BEGIN
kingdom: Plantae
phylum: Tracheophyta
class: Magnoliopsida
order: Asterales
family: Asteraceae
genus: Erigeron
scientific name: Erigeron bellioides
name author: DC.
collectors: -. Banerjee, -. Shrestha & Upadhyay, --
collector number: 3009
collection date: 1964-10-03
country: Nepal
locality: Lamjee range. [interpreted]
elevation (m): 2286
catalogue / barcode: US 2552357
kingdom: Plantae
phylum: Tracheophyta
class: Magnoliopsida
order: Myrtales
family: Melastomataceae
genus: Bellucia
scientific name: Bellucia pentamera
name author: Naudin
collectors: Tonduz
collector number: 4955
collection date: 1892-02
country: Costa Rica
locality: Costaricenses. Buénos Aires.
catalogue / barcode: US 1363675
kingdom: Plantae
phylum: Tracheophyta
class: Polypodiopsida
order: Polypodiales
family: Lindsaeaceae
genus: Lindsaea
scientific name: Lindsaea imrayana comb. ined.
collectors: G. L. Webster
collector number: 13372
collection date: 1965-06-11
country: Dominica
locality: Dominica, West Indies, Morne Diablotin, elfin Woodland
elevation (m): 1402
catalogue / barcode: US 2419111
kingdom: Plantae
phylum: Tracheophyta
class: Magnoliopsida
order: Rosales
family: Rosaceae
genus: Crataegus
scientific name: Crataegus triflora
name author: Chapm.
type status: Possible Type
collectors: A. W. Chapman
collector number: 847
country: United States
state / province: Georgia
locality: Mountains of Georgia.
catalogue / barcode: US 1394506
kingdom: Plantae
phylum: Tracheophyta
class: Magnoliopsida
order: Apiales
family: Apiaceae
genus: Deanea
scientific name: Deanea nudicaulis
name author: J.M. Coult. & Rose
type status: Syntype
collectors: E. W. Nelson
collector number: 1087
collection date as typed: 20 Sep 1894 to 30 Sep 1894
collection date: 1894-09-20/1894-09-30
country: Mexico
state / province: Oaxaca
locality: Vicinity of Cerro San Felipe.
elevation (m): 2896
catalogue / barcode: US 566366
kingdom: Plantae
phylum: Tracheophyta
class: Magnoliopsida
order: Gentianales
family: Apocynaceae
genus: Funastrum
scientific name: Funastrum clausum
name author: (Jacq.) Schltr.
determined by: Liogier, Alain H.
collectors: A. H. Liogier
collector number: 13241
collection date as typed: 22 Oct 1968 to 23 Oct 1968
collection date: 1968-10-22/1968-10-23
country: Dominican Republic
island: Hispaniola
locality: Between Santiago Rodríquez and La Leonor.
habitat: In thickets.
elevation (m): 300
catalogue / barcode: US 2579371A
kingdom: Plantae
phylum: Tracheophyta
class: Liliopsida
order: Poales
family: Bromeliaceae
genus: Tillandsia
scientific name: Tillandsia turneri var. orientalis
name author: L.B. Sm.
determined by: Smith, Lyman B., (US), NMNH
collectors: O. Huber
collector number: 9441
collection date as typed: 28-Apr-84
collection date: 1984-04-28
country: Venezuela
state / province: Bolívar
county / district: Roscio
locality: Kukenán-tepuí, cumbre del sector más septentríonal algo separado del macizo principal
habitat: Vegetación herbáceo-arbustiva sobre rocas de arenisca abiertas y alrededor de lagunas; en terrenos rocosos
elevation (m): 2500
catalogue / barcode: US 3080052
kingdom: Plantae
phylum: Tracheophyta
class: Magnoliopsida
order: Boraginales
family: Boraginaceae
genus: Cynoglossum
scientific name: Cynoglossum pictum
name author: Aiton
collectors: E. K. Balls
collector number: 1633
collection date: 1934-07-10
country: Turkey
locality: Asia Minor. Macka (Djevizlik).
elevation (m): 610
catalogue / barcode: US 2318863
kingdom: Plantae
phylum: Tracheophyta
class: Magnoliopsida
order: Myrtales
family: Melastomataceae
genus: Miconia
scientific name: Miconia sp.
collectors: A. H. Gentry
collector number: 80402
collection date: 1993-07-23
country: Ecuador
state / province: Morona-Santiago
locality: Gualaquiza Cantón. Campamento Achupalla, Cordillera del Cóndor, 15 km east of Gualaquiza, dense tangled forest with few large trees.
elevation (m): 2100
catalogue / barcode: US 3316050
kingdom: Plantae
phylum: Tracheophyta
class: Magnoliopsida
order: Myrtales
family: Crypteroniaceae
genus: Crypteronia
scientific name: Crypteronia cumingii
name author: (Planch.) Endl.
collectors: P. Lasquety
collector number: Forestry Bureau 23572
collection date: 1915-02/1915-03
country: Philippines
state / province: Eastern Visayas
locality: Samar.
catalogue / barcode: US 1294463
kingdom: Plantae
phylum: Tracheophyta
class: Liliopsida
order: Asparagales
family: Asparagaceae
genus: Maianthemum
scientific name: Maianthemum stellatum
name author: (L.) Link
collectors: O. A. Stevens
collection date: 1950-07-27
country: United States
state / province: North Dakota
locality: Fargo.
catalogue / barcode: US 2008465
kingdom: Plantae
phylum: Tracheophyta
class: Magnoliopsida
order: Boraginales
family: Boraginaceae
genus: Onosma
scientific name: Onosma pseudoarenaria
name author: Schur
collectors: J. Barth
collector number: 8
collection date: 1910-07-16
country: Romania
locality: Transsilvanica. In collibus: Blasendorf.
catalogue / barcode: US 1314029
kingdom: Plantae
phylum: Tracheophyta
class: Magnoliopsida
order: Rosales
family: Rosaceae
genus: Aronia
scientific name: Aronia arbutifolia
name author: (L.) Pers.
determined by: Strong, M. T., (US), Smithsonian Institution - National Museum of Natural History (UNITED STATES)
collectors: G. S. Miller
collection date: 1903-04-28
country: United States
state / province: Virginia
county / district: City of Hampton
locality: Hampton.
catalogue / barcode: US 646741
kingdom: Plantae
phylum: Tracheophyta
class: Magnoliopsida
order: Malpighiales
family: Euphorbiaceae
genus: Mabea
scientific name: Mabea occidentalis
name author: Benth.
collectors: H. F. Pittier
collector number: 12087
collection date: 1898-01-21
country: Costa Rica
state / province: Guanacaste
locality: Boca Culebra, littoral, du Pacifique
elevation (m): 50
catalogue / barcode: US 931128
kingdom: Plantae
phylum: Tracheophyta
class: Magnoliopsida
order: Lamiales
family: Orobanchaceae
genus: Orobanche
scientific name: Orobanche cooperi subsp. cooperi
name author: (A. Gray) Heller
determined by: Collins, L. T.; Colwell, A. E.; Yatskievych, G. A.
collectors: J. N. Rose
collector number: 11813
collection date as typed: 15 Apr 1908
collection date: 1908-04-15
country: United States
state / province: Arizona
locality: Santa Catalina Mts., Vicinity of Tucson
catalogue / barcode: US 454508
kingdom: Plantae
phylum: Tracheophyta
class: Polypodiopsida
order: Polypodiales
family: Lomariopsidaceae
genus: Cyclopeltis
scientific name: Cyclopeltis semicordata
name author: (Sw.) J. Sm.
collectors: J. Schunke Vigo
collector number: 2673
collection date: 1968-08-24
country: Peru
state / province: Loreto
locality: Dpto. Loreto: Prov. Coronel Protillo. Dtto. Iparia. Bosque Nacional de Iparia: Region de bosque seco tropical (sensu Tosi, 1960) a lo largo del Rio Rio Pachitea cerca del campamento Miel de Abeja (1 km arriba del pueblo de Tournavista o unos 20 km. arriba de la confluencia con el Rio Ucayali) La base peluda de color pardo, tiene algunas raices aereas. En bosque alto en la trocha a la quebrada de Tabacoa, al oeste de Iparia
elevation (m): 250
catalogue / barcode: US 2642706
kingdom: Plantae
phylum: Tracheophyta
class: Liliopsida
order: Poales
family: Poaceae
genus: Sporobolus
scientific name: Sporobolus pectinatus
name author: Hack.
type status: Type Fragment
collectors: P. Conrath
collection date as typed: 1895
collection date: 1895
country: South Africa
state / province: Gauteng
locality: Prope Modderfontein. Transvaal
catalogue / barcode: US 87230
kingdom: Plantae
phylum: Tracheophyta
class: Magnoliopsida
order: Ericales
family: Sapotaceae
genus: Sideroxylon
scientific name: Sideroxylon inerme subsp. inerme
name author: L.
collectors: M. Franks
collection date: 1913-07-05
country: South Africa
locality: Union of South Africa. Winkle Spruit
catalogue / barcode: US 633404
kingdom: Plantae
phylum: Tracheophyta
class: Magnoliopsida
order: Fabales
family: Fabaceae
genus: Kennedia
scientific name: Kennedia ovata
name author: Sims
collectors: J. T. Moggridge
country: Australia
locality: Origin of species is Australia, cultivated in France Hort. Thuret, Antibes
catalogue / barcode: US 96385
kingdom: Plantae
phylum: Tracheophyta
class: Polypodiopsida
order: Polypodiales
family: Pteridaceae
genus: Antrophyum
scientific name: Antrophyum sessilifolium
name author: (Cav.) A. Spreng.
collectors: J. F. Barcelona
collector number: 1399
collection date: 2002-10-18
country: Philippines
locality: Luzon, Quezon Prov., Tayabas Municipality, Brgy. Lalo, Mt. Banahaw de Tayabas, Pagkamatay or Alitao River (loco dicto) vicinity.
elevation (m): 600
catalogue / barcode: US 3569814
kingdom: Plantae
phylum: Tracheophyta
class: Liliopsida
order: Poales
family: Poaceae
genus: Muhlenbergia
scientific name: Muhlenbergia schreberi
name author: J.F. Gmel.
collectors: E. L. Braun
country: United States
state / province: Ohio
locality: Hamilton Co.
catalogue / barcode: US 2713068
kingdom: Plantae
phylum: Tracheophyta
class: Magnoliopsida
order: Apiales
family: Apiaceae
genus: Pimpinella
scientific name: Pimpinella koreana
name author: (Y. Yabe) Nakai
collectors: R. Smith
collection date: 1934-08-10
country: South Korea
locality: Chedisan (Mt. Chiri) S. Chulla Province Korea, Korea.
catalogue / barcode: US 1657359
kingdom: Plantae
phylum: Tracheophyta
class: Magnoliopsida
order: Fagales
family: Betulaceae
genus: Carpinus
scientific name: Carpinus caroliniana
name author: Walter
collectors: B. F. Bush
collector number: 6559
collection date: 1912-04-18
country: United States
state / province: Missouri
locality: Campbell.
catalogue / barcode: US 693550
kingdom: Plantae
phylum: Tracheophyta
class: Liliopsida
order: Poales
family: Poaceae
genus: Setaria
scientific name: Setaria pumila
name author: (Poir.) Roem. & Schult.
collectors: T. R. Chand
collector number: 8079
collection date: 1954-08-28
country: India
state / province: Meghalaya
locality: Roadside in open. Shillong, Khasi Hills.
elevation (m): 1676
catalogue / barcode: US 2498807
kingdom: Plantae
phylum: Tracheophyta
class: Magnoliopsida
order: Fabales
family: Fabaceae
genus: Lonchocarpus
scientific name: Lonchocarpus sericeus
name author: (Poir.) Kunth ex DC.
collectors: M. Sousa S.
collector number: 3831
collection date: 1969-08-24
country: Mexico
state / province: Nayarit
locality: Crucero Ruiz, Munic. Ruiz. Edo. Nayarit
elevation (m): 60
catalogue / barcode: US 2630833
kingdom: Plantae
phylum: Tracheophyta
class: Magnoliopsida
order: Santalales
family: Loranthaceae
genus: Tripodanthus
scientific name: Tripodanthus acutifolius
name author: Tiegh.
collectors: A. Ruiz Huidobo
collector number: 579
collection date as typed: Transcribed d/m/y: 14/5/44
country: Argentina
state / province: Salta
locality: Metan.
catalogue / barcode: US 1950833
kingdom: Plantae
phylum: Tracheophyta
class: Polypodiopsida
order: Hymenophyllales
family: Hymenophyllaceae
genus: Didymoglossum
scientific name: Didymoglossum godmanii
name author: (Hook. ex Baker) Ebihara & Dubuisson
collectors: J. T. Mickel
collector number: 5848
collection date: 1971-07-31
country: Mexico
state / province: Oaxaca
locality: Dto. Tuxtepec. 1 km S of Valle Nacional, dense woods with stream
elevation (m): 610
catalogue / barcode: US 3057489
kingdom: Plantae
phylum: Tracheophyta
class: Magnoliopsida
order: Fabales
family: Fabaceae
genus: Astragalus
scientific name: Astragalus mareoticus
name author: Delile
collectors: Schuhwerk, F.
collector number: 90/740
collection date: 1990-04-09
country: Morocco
END
Transcribe the lines above word for word, from the first line through the one containing "locality: Lamjee range. [interpreted]".

### Solution to this problem
kingdom: Plantae
phylum: Tracheophyta
class: Magnoliopsida
order: Asterales
family: Asteraceae
genus: Erigeron
scientific name: Erigeron bellioides
name author: DC.
collectors: -. Banerjee, -. Shrestha & Upadhyay, --
collector number: 3009
collection date: 1964-10-03
country: Nepal
locality: Lamjee range. [interpreted]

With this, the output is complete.